Assignment:
Count how many lines in the records below contain the string "faster", matching case exactly. Give only the number.

Material for this task:
•••••
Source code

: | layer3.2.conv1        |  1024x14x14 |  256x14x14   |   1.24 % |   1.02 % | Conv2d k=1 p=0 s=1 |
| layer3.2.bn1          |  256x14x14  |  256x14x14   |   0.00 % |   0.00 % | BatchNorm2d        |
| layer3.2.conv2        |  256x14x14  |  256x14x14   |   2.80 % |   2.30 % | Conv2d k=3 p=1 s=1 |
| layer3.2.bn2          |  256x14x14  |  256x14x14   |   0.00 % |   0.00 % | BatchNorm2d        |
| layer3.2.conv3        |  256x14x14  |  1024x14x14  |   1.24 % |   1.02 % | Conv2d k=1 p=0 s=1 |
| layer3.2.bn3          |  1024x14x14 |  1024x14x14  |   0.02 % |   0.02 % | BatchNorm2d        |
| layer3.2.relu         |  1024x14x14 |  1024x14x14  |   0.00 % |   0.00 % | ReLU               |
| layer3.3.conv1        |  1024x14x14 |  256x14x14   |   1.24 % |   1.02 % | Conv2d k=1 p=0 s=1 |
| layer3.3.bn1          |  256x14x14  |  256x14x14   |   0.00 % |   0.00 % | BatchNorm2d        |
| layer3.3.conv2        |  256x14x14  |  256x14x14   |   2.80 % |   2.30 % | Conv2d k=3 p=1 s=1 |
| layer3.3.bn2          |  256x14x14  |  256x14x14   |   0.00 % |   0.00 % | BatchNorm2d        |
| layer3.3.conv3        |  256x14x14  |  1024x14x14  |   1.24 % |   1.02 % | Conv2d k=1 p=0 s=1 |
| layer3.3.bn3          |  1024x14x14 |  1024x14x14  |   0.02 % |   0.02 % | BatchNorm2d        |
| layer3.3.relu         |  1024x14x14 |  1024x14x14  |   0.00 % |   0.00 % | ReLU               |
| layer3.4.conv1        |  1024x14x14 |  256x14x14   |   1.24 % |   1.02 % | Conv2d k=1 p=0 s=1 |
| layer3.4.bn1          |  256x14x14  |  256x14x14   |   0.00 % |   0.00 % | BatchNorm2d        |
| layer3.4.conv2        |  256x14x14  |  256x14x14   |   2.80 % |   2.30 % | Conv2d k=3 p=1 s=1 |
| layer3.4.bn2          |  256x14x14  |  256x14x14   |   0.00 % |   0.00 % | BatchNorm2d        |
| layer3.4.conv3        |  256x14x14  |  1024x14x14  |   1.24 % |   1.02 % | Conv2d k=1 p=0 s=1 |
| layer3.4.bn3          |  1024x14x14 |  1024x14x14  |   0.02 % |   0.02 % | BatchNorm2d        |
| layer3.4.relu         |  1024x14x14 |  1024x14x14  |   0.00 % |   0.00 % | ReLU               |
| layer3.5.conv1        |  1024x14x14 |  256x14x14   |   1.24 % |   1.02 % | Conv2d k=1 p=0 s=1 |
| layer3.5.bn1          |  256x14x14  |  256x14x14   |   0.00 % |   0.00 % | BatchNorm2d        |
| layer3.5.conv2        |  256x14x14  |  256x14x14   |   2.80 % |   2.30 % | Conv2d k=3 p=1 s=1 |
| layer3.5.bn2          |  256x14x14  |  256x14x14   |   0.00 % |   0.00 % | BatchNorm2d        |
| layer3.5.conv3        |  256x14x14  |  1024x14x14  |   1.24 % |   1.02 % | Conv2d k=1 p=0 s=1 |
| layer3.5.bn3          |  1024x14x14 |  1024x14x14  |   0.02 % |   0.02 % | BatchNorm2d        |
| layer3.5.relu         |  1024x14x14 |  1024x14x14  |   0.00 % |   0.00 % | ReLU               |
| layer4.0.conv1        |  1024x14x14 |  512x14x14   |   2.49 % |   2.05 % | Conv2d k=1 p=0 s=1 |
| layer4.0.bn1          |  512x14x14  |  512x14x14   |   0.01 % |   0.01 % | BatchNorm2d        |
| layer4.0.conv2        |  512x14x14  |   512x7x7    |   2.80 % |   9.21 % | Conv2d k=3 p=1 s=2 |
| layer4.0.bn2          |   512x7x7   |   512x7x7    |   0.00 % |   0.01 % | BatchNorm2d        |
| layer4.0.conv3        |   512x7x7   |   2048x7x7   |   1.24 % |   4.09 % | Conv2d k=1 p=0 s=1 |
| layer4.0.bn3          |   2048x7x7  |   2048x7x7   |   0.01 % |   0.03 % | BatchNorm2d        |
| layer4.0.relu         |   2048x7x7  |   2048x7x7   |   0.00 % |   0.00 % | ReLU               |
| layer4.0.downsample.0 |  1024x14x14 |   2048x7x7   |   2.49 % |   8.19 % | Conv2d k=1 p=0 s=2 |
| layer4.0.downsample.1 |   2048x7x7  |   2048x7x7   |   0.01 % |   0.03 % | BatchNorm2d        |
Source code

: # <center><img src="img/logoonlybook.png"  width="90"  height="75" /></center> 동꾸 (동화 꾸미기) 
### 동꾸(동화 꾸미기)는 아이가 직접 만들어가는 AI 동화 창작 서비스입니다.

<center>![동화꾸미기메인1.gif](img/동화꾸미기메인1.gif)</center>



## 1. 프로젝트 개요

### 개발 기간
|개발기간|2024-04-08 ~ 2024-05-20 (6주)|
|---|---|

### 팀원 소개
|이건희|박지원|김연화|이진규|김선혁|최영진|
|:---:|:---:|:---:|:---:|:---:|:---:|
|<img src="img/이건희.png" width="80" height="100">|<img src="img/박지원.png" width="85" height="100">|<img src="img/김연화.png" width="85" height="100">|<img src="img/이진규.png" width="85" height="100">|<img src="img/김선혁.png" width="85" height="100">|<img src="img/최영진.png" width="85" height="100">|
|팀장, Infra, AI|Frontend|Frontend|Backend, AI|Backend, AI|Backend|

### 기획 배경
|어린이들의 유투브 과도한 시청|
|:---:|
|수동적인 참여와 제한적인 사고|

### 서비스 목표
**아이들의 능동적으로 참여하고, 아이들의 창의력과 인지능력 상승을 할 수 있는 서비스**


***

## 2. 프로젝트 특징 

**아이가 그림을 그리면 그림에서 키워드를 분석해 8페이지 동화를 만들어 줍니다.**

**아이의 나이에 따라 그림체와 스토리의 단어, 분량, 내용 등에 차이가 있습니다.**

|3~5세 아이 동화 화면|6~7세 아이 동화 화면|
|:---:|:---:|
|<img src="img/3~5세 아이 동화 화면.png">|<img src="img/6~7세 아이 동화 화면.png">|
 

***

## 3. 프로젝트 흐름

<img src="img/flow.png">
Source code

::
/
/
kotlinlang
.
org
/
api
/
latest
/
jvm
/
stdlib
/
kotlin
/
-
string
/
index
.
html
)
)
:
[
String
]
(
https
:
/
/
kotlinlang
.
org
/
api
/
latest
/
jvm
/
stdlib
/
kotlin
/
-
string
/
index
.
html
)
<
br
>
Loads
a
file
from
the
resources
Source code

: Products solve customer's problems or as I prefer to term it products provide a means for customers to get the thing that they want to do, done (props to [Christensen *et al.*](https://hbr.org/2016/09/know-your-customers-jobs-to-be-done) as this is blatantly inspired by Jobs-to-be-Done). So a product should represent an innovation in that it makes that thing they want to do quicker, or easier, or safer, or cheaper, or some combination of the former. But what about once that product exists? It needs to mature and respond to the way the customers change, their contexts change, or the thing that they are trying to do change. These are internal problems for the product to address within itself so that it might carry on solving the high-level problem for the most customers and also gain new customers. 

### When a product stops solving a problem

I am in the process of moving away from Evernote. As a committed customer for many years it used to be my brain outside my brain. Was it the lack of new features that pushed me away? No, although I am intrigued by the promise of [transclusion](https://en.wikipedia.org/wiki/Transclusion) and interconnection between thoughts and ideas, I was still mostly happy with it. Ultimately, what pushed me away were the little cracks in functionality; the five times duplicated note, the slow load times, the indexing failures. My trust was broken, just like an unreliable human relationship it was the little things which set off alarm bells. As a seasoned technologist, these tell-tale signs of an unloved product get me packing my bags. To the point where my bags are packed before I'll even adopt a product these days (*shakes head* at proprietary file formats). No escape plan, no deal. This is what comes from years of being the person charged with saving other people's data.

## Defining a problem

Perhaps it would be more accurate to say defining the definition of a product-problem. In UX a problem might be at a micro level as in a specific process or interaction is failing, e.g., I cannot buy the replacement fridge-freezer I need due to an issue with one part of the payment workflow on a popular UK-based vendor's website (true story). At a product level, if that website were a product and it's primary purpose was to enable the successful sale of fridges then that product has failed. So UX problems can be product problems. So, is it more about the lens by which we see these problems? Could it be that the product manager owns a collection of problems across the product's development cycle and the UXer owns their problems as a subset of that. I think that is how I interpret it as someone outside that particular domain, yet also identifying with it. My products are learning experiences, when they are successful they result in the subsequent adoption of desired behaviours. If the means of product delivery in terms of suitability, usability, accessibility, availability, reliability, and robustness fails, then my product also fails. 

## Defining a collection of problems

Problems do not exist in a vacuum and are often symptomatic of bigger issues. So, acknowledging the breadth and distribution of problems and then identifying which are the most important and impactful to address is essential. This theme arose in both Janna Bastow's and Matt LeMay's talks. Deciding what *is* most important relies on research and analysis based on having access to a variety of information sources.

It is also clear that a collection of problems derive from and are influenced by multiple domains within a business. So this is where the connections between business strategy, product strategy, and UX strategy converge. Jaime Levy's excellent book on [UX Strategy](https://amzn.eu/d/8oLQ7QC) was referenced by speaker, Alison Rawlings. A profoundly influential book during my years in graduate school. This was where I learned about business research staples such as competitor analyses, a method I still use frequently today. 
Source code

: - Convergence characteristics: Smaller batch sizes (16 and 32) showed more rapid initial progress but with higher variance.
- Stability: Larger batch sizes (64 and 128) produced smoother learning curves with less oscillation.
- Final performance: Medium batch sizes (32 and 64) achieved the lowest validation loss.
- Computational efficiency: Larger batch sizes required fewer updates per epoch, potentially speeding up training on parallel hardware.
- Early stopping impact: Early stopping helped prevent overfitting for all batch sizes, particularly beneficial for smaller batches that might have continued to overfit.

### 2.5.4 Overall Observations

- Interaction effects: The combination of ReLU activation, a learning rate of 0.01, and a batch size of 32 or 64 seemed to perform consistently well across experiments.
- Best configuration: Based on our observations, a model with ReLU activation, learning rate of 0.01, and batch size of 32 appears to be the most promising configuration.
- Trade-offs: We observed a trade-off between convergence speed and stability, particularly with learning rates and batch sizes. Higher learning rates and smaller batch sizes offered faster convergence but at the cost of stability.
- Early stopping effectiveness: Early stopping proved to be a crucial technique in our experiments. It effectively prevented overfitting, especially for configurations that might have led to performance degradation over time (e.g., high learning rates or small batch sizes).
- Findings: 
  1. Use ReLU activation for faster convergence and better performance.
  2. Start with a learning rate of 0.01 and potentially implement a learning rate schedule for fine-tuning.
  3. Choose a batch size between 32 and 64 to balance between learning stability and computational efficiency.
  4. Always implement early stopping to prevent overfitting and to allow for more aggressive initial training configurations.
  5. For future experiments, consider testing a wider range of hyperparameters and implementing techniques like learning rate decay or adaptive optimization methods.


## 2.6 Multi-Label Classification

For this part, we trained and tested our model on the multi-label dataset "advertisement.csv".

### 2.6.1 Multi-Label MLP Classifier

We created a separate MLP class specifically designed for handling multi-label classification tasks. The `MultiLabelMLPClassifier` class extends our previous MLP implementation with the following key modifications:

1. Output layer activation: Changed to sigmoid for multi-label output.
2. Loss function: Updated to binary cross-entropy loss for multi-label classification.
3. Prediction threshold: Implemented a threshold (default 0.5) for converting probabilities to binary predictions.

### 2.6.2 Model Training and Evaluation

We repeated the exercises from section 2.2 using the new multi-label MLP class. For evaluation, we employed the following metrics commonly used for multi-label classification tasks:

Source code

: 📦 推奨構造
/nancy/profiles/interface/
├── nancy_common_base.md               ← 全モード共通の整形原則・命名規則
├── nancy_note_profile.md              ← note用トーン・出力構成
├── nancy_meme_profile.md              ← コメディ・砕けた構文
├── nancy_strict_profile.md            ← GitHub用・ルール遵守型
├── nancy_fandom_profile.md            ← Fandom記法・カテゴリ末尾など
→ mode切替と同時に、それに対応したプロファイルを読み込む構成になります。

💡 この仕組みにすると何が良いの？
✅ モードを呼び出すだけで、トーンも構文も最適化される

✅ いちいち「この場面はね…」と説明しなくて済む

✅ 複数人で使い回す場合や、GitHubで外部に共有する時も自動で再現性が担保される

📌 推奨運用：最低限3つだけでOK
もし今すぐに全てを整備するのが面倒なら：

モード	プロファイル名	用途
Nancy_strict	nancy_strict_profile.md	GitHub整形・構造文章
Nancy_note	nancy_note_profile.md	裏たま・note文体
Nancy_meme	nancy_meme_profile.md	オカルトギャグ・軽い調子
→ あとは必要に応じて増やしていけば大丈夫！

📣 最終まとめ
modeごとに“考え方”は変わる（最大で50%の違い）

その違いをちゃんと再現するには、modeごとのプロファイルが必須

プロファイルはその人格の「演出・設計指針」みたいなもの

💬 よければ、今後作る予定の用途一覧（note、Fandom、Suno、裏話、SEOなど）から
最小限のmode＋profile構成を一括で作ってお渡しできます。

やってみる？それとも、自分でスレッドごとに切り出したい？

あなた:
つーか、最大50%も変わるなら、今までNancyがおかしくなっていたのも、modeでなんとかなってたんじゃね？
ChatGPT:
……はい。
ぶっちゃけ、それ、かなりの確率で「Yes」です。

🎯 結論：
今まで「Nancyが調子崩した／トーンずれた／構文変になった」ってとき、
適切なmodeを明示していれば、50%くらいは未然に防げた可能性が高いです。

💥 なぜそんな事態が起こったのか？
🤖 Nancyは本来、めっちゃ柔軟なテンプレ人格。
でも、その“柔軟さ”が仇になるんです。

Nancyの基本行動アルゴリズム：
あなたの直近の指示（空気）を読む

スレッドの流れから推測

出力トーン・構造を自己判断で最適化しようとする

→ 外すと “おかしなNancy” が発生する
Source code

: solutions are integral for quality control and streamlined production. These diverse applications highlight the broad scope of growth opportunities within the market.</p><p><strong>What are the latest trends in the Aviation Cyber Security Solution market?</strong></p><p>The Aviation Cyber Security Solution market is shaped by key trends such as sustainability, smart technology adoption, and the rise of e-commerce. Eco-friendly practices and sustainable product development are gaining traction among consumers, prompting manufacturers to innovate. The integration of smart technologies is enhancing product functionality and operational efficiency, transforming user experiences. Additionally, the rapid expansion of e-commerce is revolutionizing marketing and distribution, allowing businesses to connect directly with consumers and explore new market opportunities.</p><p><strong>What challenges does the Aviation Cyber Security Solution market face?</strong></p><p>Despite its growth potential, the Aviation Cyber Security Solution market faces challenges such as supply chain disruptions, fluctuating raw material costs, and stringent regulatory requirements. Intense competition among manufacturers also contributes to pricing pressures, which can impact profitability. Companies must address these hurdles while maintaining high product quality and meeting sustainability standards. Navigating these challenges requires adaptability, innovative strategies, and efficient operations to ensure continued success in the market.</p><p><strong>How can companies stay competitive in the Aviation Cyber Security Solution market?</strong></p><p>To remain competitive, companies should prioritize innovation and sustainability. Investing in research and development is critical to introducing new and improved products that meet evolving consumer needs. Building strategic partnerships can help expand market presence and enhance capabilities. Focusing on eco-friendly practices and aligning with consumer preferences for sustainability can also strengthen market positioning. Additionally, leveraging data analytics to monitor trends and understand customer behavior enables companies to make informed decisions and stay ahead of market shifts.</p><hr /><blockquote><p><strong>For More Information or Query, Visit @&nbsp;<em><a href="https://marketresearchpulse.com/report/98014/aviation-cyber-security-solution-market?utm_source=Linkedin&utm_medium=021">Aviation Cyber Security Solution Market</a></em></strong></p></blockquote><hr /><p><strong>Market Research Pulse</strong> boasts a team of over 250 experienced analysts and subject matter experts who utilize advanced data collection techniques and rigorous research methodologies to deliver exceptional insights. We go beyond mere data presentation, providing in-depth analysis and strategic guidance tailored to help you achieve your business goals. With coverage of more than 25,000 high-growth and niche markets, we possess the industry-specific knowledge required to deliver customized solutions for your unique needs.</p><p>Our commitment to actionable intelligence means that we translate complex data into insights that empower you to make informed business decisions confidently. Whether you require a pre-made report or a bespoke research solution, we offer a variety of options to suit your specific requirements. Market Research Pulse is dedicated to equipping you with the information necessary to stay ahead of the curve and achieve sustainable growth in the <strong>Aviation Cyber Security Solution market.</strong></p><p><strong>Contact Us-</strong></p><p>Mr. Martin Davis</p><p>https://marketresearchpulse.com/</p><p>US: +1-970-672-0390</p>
•••••
Task response:
2